A Review of Orson Welles’s Last Movie: The Making of The Other Side of the Wind

Most people are probably going to spend the weekend talking about The Avengers.

But I’d rather talk about something nearer and dearer to my heart – The Other Side of the Wind. I’ve never seen it, and neither have you. But it still occupies an important place in cinematic history for those increasing few that like to keep track of that sort of thing.

The Other Side of the Wind was supposed to be what finally revived Orson Welles. In the decades after Citizen Kane, Welles was viewed as a one hit wonder who took whatever project he could as long as the check could clear. He still directed other films. Some of theme are amazing. But none of them were completed in a manner Welles approved of. They were recut, redone, redubbed, and failed to find an audience.

Welles tried to take control of his work by financing everything on his own. The Other Side of the Wind was shot over the course of five years and was never released, owing to legal issues related to the Iranian revolution (Yes. Really.) and Welles inability to pay anyone involved. Producers promised money and rescinded at the last possible moment. The negative is locked up in a Parisian vault. To date, only two scenes from it can be seen – they’re available on the documentary Orson Welles: One Man Band. Others have been leaked, but are buried just as quickly.

Last year, the New York Times announced that the film would finally be released in May 2015, to coincide with Welles’ 100th birthday. As I write this on May 1st, and I have not seen anything from The Other Side of the Wind. No release date, no premiere, no trailer, no new stills, nothing. It will probably remain lost in the wind, the same way Welles’ career has been outside of people who love to imitate The Brain.

But still, in April, Josh Karp’s exposè on this lost masterpiece was released. It’s the first “making of” book about The Other Side of the Wind in existence. Karp, who previously wrote a book about National Lampoon its effect comedy, seemed well versed to expose forgotten pieces of pop culture. I read it with great anticipation, hoping to get new insight onto the work – perhaps even new footage or descriptions of new scenes.

It doesn’t. If you search The Other Side of the Wind on Wikipedia, you’ll find out everything the book reveals about Wind’s production. There is nothing really revealing about the content of the work. Nor is there anything revealing about how Welles tried to find money to finish it, sneaking onto backlots with crews posing as amateurs.

This was an incredible disappointment to me. I know most of what happened during Wind.
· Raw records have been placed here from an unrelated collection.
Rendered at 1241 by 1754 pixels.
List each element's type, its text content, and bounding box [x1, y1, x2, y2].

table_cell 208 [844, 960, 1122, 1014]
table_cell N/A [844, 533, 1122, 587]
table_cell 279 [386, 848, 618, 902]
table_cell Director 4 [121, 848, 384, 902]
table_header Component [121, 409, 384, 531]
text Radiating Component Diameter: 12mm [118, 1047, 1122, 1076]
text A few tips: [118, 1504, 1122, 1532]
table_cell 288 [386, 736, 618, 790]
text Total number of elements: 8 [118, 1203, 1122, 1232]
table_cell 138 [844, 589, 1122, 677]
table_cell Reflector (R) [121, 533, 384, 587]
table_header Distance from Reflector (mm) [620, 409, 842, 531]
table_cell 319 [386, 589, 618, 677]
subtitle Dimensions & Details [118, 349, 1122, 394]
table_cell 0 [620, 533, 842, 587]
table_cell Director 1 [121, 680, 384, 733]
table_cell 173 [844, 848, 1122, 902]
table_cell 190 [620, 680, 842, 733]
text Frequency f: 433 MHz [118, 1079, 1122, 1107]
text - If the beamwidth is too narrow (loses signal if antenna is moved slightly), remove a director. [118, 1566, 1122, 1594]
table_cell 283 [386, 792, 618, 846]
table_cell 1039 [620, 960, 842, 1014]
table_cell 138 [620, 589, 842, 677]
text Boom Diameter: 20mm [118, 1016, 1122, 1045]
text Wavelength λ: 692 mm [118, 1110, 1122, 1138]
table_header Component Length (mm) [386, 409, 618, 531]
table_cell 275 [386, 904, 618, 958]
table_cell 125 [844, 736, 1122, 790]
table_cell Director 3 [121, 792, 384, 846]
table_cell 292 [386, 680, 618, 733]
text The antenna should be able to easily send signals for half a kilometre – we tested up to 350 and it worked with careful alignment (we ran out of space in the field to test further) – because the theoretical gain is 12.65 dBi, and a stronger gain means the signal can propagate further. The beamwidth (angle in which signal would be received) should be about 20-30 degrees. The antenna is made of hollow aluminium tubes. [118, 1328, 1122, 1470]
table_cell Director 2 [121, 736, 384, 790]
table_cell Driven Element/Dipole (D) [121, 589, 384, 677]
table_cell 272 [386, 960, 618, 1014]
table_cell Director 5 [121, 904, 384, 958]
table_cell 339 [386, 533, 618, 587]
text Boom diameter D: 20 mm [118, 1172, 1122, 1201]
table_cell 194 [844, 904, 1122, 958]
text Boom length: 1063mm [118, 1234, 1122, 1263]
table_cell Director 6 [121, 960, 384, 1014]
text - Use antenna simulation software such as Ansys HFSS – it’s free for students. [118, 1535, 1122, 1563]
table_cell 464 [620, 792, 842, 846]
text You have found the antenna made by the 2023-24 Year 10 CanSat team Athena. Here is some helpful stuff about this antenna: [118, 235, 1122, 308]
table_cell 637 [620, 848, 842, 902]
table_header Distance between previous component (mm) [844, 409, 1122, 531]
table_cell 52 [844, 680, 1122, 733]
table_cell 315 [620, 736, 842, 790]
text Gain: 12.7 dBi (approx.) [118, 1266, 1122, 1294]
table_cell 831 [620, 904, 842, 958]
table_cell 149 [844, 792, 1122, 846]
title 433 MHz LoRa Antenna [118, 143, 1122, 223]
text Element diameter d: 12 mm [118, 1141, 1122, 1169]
I also know about Welles’ money troubles and how he loved to lend his voice to whatever he can. I also know how Welles was inspired to make it and why he felt it would revive his career.

But Karp lends an incredible voice to the proceedings. There’s a sense of urgency about Welles and how much hinged on this film. There’s also an emphasis on how inadvertently original the making of Wind was. At the time Welles was shooting, there was no such thing as “independent film making.”  Welles (along with John Cassavetes), inadvertently created a revolution. Karp’s work gives a sense of that accomplishment – and helps us lament the loss of how sad Welles’ situation has become.

There are numerous descriptions about how Welles was being given life time awards – which were meant as an insult. It confirmed that Welles deliberately didn’t attend the Oscar ceremony and the only reason he attended the AFI ceremony was to raise funds for his films. But Karp offers a unique perspective about how Welles still inhabited that larger than life figure. It was the classic Norma Desmond syndrome – Welles is big, as he called up his crew at 7 in the morning after four hours sleep and lived with Peter Bogdanovich. It’s the pictures that got small.

Because of this, the book is never boring. Karp frames the book as a Orson Welles work, including the opening death scene (I take it that Welles’ death in 1985 won’t come as a surprise to anyone) and the italicized opening narration that Karp invites us to imagine in Welles’ voice. The third act is a little clunky and has no resolution, but that’s only because the story of The Other Side of the Wind remains incomplete and unreleased. Still, we do hear about how the film evaporated as money disappeared and Welles alienated those he was working with. His sad death is described as the sort of Shakespearean tragedy that would have appealed to Welles.

But, overall, Karp’s work is just another brick in the gigantic The Other Side of the Wind road. There will be no end to that road until the film is finally released. Until then, we are stuck with glimpses like this. The film may very well exceed all expectations, but if this scant information is all someone like Karp has to work with, then maybe The Other Side of the Wind is doomed to remain a footnote.